With the implementation of genomic technologies, medicine is becoming increasingly personalized thanks to new treatments that target important molecular targets. In the context of Parkinson's disease, there is an urgent need to identify molecular signatures that are potential drug targets, as well as small molecule compounds that can hit those targets. Some exciting new research from scientists in the neurosurgery department at Stanford University, published in 2019 in Cell Metabolism, accomplished both of those goals.
Early on, the project was selected to receive one of, Atomwise's Artificial Intelligence Molecular Screen Award (AIMS) which gives academic scientists access to powerful computational drug screening algorithms in our AtomNet® platform to find potential new therapeutic approaches. The research initiative focused on a protein called Mitochondrial Rho GTPase 1 (better known as Miro1) found on the outer membrane of mitochondria, which anchors mitochondria to microtubules and motors and facilitates mitochondrial motility.
At the initiation of the project, no pharmacological agents targeting Miro1 were known and data implicating Miro1 in the disease biology of Parkinson’s was tantalizing. In cells of healthy people, Miro1 proteins are removed from mitochondria that become damaged, initiating degradation by the cells. In patients with Parkinson's disease, genetic mutations in this pathway prevent the removal of Miro1, causing a clog in the system that would normally keep damaged mitochondria in check. The uniqueness of this genetic defect in Parkinson’s cases made targeting the Miro1 protein a promising new therapeutic approach.
Identifying a potential target was only the first challenge. The next step was finding a suitable small molecule that could potentially reduce or reverse the effects of dysfunctional Miro1 proteins in the cell — and that posed a unique set of challenges. As a completely novel biological target for a Parkinson’s drug discovery effort, there was very little experimental or structural data available for Miro1. In addition, there were specific criteria that selected compounds would have to meet, such as penetrating the blood-brain barrier (BBB) and having appropriate solubility, potency, and binding efficiency.
There were numerous possibilities for small molecules that could potentially target Miro1, especially when the hit compound could be one of the millions of chemicals present in a virtual screening library. Finding the right molecule was like finding a needle in a haystack, requiring expertise in computational chemistry coupled with powerful artificial intelligence algorithms that screened millions of small molecule compounds and assessed their efficacy for the Miro1 target.
“One of the advantages that AtomNet® had over other computational methods was that we didn't need a lot of existing data for this target to discover new small molecules," said Kong Nguyen, Ph.D. and Head of Computer-Aided Drug Design (CADD) at Atomwise. “That’s one of the most important factors that differentiates our platform from other modeling technologies. In addition to its accuracy and speed, our technology is agnostic to any disease target. That’s why it's perfectly applicable to a situation like Miro1, where you have a brand-new target with no existing experimental data," Nguyen adds.

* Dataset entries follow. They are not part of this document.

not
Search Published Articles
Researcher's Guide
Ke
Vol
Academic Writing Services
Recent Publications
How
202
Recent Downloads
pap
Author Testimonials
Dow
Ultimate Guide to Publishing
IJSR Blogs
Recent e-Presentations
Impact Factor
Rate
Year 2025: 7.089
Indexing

Starting with research data describing the structure of the Miro1 protein, Nguyen and his team at Atomwise searched publicly available structures in the Protein Databank to identify candidates for use in the AtomNet® neural network, which was trained to predict the binding affinities of thousands of protein structures against several million small molecules. The team was able to model different structural “poses” of each given ligand within the binding cavity of Miro1, with each pose representing a putative co-complex.
The target site the team ultimately focused on for screening was the GDP binding site of the human Miro1 (PDB structure ID: 5KSO) and screened roughly 6.8 million small organic molecules against these sites to find the best hits.
The output of this process was a list of 80 compounds that were predicted to be binders of defective Miro1. The compounds were ordered and shipped to the research partner at Stanford for testing in functional assays in the lab. After several rounds of testing the top recommendations, the final candidate, named Miro1 Reducer, successfully promoted Miro1 degradation in primary fibroblast cells from Parkinson’s patients. Importantly, the compound appeared to be highly specific: tests showed that the Miro1 Reducer did not affect normal Miro1, nor did it appear to affect the other isoform of Miro protein.
This was the first small molecule identified that targets Miro1 in the context of Parkinson's disease. With the support of powerful AI technology, it took roughly two weeks to screen the compounds and ship the predicted hits to the Stanford team. "It was the perfect case for us to demonstrate our AI capability," Nguyen says. "We demonstrated that our technology can quickly identify a completely novel small molecule for an important biological target in a very short amount of time."
For Further Reading
Publication: Chung-Han Hsieh, Li Li, Roeland Vanhauwaert, Kong T. Nguyen, Mary D. Davis, Guojun Bu, Zbigniew K. Wszolek, Xinnan Wang. Miro1 Marks Parkinson’s Disease Subset and Miro1 Reducer Rescues Neuron Loss in Parkinson’s Models. Cell Metabolism (2019).